I got dressed and was escorted to a room for the consultations. First my surgeon came in. She discussed the ins and outs of the surgery. My tumor was small and hadn’t spread to the nodes. I was a good candidate for a lumpectomy and then she showed me the BioZorb implant that would be for my reconstruction at the time of the lumpectomy. The BioZorb would be fitted in the area that the breast tissue would be removed. It comes in multiple sizes to fill in the hole. The BioZorb also has titanium markers on it for the radiation oncologist to be able to accurately target the radiation treatment. Totally cool. I would leave surgery with an intact breast looking similar to before. Love that!!!

Next came the radiation oncologist. He talked about the treatments, blah blah, my mind went numb after he said “5 days a week for ….” Radiation is usually recommended for women with lumpectomy it cuts the reoccurrence rate down drastically. There are some reasons that radiation cannot be done and that will be discussed in the treatment section.

Finally, my oncologist came in. I knew I had estrogen and progesterone positive markers. This means that there are receptors on my cancer cells that are for estrogen and progesterone. This helps in having a treatment that can target my cancer cells. Tamoxifen is the treatment of choice for premenopausal women. It is a pill that you take for 5- 10 years depending on your oncologists recommendation. Side effects are similar to menopause. I was ready to discuss that and be done. Prognosis according to the cancer society is now at 100% recovery 5 and 10 years out. However, I discovered I am also Her2 positive. Her2 is a biomarker on cancer cells that doesn’t have as good of a prognosis. The cells with Her2 are more aggressive. The good news is it can be targeted with chemotherapy but the bad news is it is more aggressive. The news stunned me. I had read the report and some how missed that. She went over the chemotherapy protocol. All I heard was hair loss. Hair loss!!! Now my cancer took on a face I didn’t want. I didn’t want to be reminded daily of my cancer. I wanted a simple snip snip some radiation and a pill for several years not the go in for nausea producing, hair losing kind of treatment. I am still in shock. My chemo starts in May. Time will tell how I handle this. My name is Infiltrating Ductal Carcinoma stage 1, grade 2, triple positive. I look forward to the day that my name will be Survivor.

Pink My New Best Friend

 

Pink- I must confess was never a color I cared that much for. I grew up a semi Tomboy, as much of a Tomboy that I could be with my Mexican mother dressing me in overly frilly dresses. I loved to play with my brother and his friends, digging in the mud, climbing trees, and playing shooting war games. Pink was not on my radar. I was one of those mothers that was anti pink for my daughter when she was a baby. Trying hard to steer her away from the stereotype of pink for girls and blue for boys. It was my daughter that taught me my first lesson in pink when she chose to have a pink pepto bismol colored bedroom. Sometimes pink is a choice and not a stereotype.
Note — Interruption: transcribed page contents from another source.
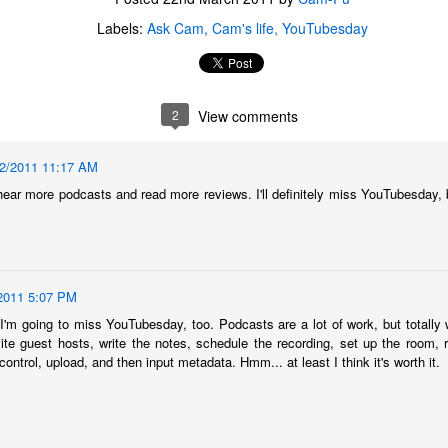
Labels:
Ask Cam
Cam's life
YouTubesday
2
View comments
22/2011 11:17 AM
 hear more podcasts and read more reviews. I'll definitely miss YouTubesday, b
2011 5:07 PM
'm going to miss YouTubesday, too. Podcasts are a lot of work, but totally w
nvite guest hosts, write the notes, schedule the recording, set up the room, r
The Coronavirus
The Coronavirus
MAR
DEC
 control, upload, and then input metadata. Hmm... at least I think it's worth it.
23
1
Endemic
Inevitability
Two years.
I got the 'rona.
The past two years have been a
Around noon on Sunday,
I have recently discovered the symbolism of color. Hillary Clinton’s wearing white for signifying women’s suffrage, red on politians for power. And now I have found power in pink. I was recently, diagnosed with breast cancer. A diagnosis that completely took me by surprise. It was caught on a screening mammogram and not palpable – even after I knew exactly where the tumor was. As I struggled to make sense of my soon to be new world I became drawn to the color of pink. Pink from the woman’s march, pink for the breast cancer color. I began one morning of particular despair chanting “Pink power pink power” and found strength in that chant. I realized the power of pink. This is my journey with breast cancer. It is just beginning. Surgery is my first hurdle. I have decided to use my new found power to create this website. I will be filling it with information I know and also that I discover. Hopefully, my words and information here can help ease the path for others. My prognosis is good but my journey is long. I feel I am already a little stronger with the power of pink- my new best friend.